Fundamental particle:
electron - Spin-1/2
neutrino - Spin-1/2

Composite particle:
pion - Spin-0 (spinless)

Reference:
http://en.wikipedia.org/wiki/Dirac_spinor#Two-spinors"

 

[per.sundqvist]

Why is the Dirac equation capable of describing spin-1/2 free particles and the Klein–Gordon equation can only describe spinless free particles?

According to the relativistic classical perspective, they are the same equation.

Relativistic mass Dirac equation for spin-1/2 free particle:
$$\frac {1}{c^2} \frac{\partial^2}{(\partial t)^2} \psi - \mathbf{\nabla}^2 \psi - \frac {m^2 c^2}{\hbar^2} \psi = 0$$

Relativistic mass Klein–Gordon equation for spinless free particle:
$$\frac {1}{c^2} \frac{\partial^2}{(\partial t)^2} \psi - \mathbf{\nabla}^2 \psi + \frac {m^2 c^2}{\hbar^2} \psi = 0$$

Does the particle spin account for the difference in signs?

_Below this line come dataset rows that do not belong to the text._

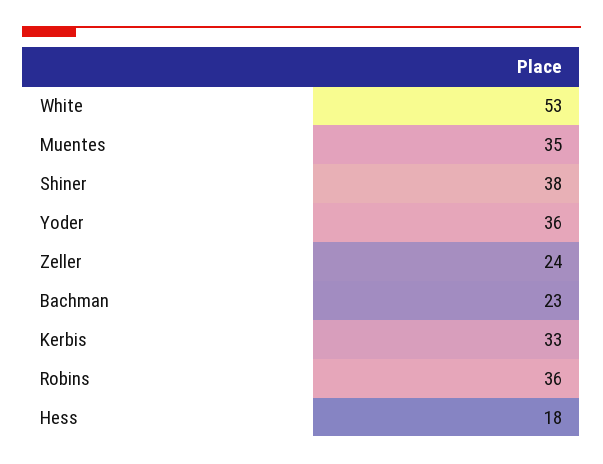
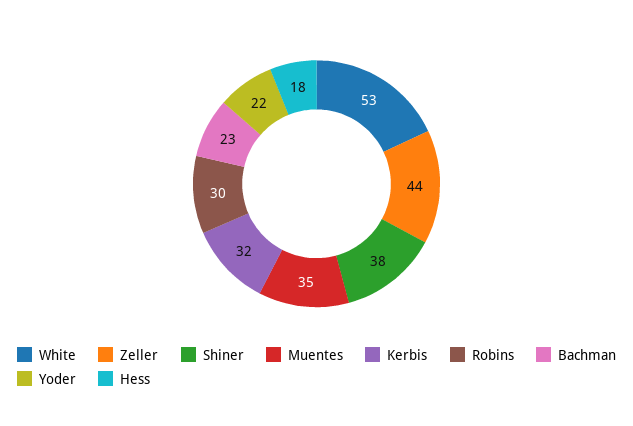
  {
    "White": 53,
    "Muentes": 35,
    "Shiner": 38,
-   "Yoder": 36,
+   "Yoder": 22,
-   "Zeller": 24,
+   "Zeller": 44,
    "Bachman": 23,
-   "Kerbis": 33,
+   "Kerbis": 32,
-   "Robins": 36,
+   "Robins": 30,
    "Hess": 18
  }

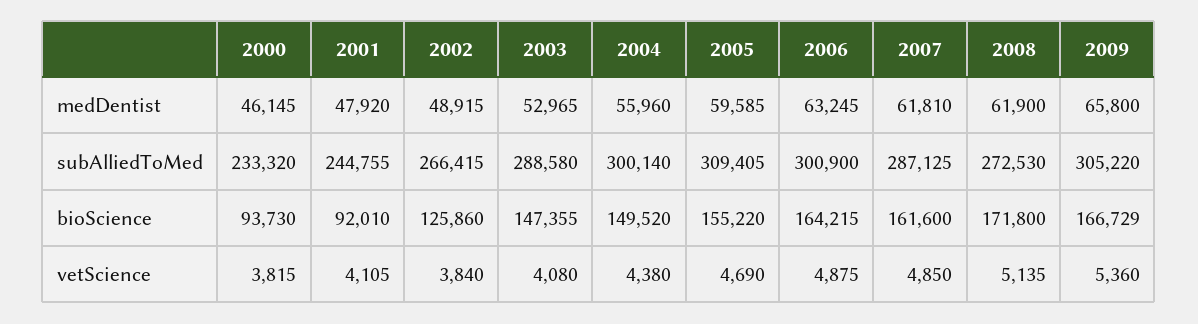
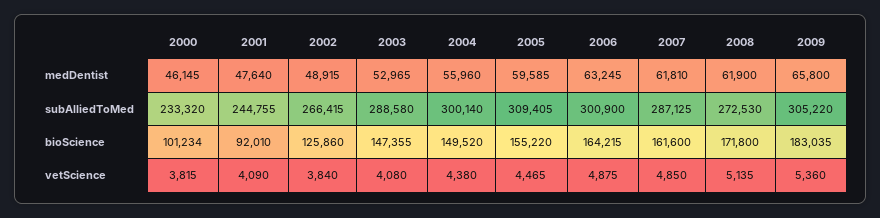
  {
    "2000": {
      "medDentist": 46145,
      "subAlliedToMed": 233320,
-     "bioScience": 93730,
+     "bioScience": 101234,
      "vetScience": 3815
    },
    "2001": {
-     "medDentist": 47920,
+     "medDentist": 47640,
      "subAlliedToMed": 244755,
      "bioScience": 92010,
-     "vetScience": 4105
+     "vetScience": 4090
    },
    "2002": {
      "medDentist": 48915,
      "subAlliedToMed": 266415,
      "bioScience": 125860,
      "vetScience": 3840
    },
    "2003": {
      "medDentist": 52965,
      "subAlliedToMed": 288580,
      "bioScience": 147355,
      "vetScience": 4080
    },
    "2004": {
      "medDentist": 55960,
      "subAlliedToMed": 300140,
      "bioScience": 149520,
      "vetScience": 4380
    },
    "2005": {
      "medDentist": 59585,
      "subAlliedToMed": 309405,
      "bioScience": 155220,
-     "vetScience": 4690
+     "vetScience": 4465
    },
    "2006": {
      "medDentist": 63245,
      "subAlliedToMed": 300900,
      "bioScience": 164215,
      "vetScience": 4875
    },
    "2007": {
      "medDentist": 61810,
      "subAlliedToMed": 287125,
      "bioScience": 161600,
      "vetScience": 4850
    },
    "2008": {
      "medDentist": 61900,
      "subAlliedToMed": 272530,
      "bioScience": 171800,
      "vetScience": 5135
    },
    "2009": {
      "medDentist": 65800,
      "subAlliedToMed": 305220,
-     "bioScience": 166729,
+     "bioScience": 183035,
      "vetScience": 5360
    }
  }

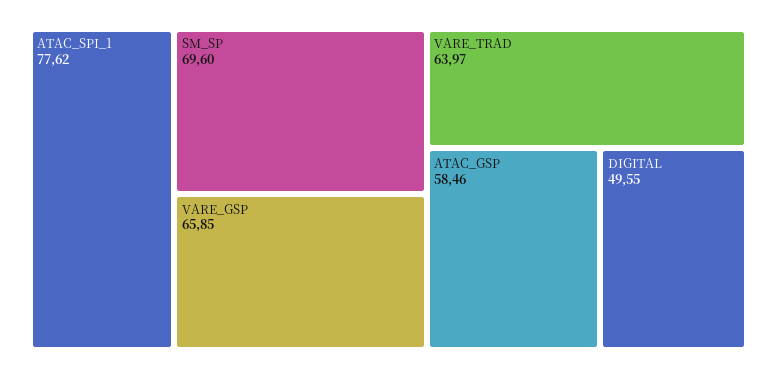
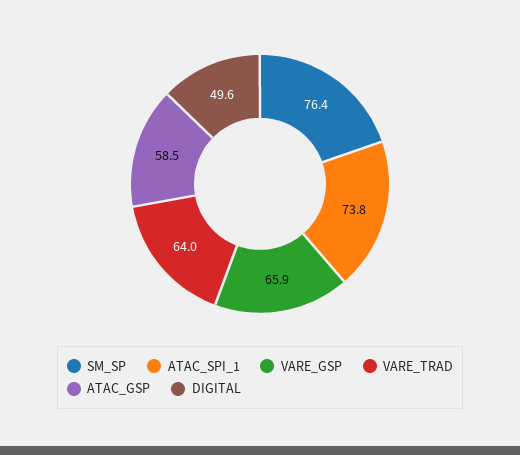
  {
-   "ATAC_SPI_1": 77.62,
+   "ATAC_SPI_1": 73.8,
-   "SM_SP": 69.6,
+   "SM_SP": 76.4,
    "VARE_GSP": 65.85,
    "VARE_TRAD": 63.97,
    "ATAC_GSP": 58.46,
    "DIGITAL": 49.55
  }

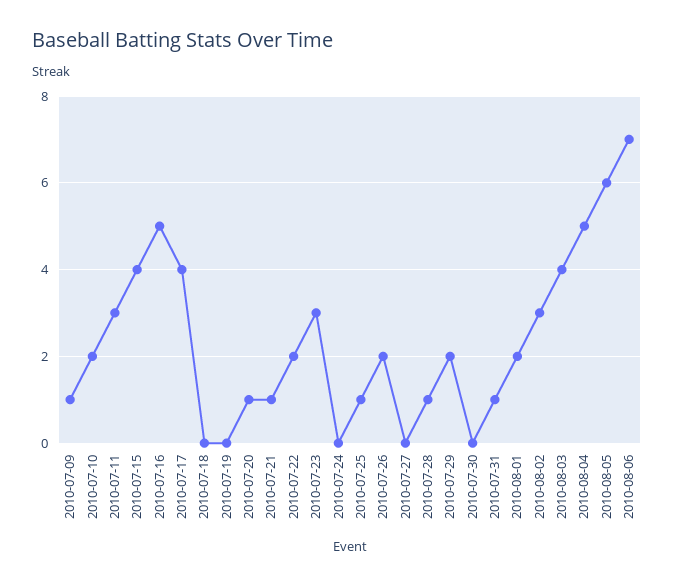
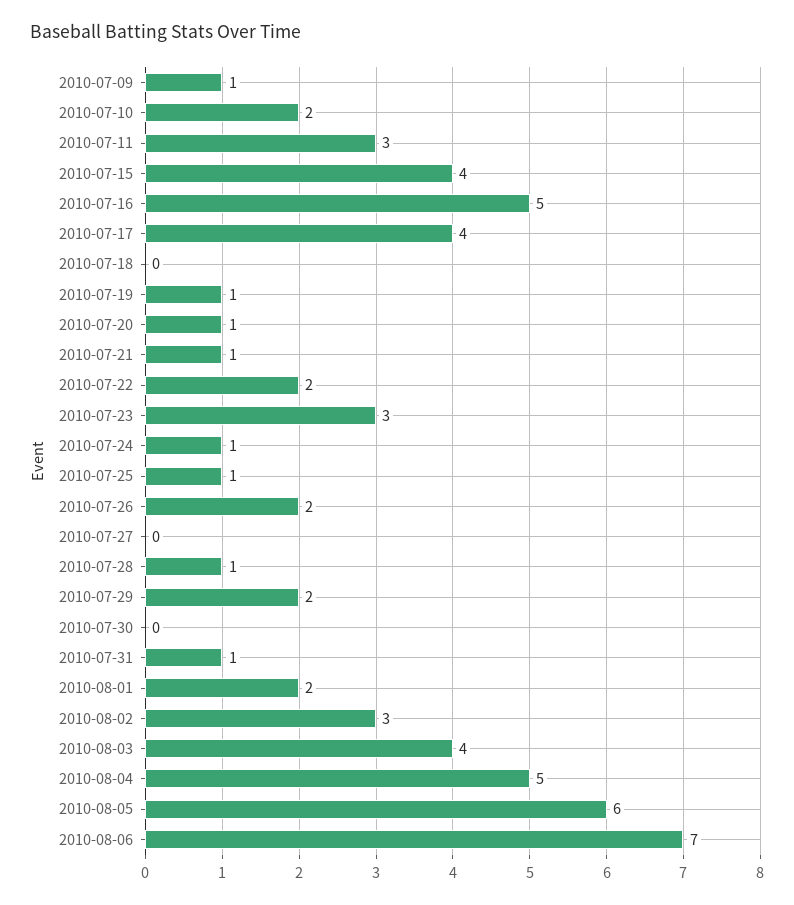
  {
    "2010-07-09": 1,
    "2010-07-10": 2,
    "2010-07-11": 3,
    "2010-07-15": 4,
    "2010-07-16": 5,
    "2010-07-17": 4,
    "2010-07-18": 0,
-   "2010-07-19": 0,
+   "2010-07-19": 1,
    "2010-07-20": 1,
    "2010-07-21": 1,
    "2010-07-22": 2,
    "2010-07-23": 3,
-   "2010-07-24": 0,
+   "2010-07-24": 1,
    "2010-07-25": 1,
    "2010-07-26": 2,
    "2010-07-27": 0,
    "2010-07-28": 1,
    "2010-07-29": 2,
    "2010-07-30": 0,
    "2010-07-31": 1,
    "2010-08-01": 2,
    "2010-08-02": 3,
    "2010-08-03": 4,
    "2010-08-04": 5,
    "2010-08-05": 6,
    "2010-08-06": 7
  }

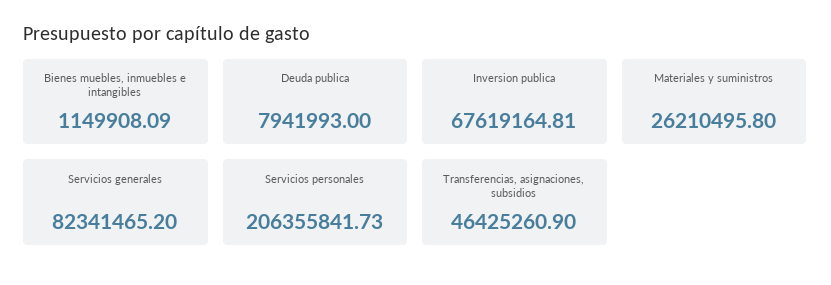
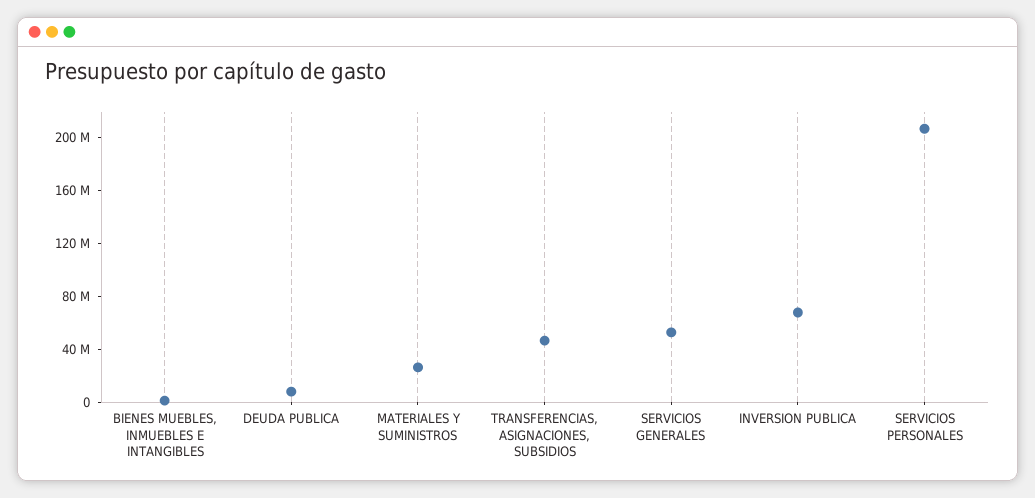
  {
    "Bienes muebles, inmuebles e intangibles": 1149908.09,
    "Deuda publica": 7941993,
    "Inversion publica": 67619164.81,
    "Materiales y suministros": 26210495.8,
-   "Servicios generales": 82341465.2,
+   "Servicios generales": 50000000,
    "Servicios personales": 206355841.73,
    "Transferencias, asignaciones, subsidios": 46425260.9
  }

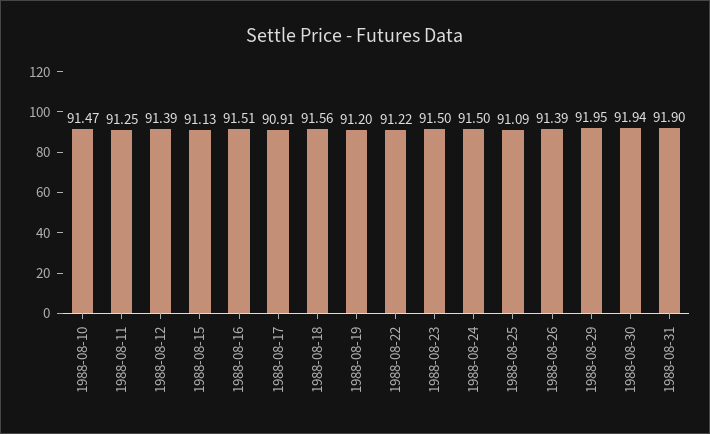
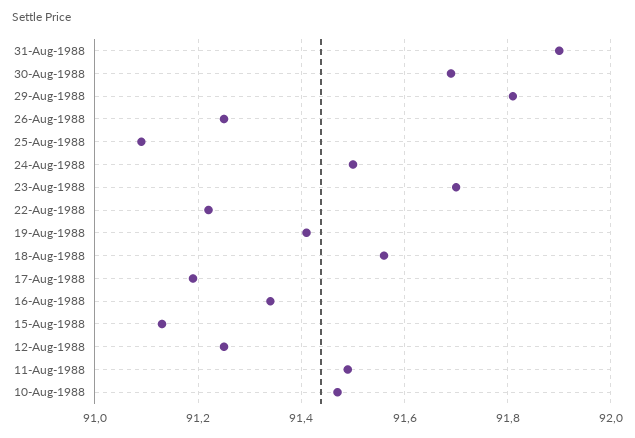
  {
    "1988-08-10": 91.47,
-   "1988-08-11": 91.25,
+   "1988-08-11": 91.5,
-   "1988-08-12": 91.39,
+   "1988-08-12": 91.25,
    "1988-08-15": 91.13,
-   "1988-08-16": 91.51,
+   "1988-08-16": 91.35,
-   "1988-08-17": 90.91,
+   "1988-08-17": 91.2,
    "1988-08-18": 91.56,
-   "1988-08-19": 91.2,
+   "1988-08-19": 91.4,
    "1988-08-22": 91.22,
-   "1988-08-23": 91.5,
+   "1988-08-23": 91.7,
    "1988-08-24": 91.5,
    "1988-08-25": 91.09,
-   "1988-08-26": 91.39,
+   "1988-08-26": 91.25,
-   "1988-08-29": 91.95,
+   "1988-08-29": 91.8,
-   "1988-08-30": 91.94,
+   "1988-08-30": 91.7,
    "1988-08-31": 91.9
  }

Honestly, the trick with E-> -i\hbar d/dt is awful physics, when going from the time-independent Dirac equ to time-dependent. But when m=0, you don't need four components to obey the relativistic energy-momentum dispersion, so in this case, you don't need to do this substitution between spinor components, and a scalar field is enough, but with m included you need it. Note that Dirac equ itself does not tells you anything about anti-symmetry, which is the rule for fermions. You have to apply this "extra" condition on top of Dirac's equ.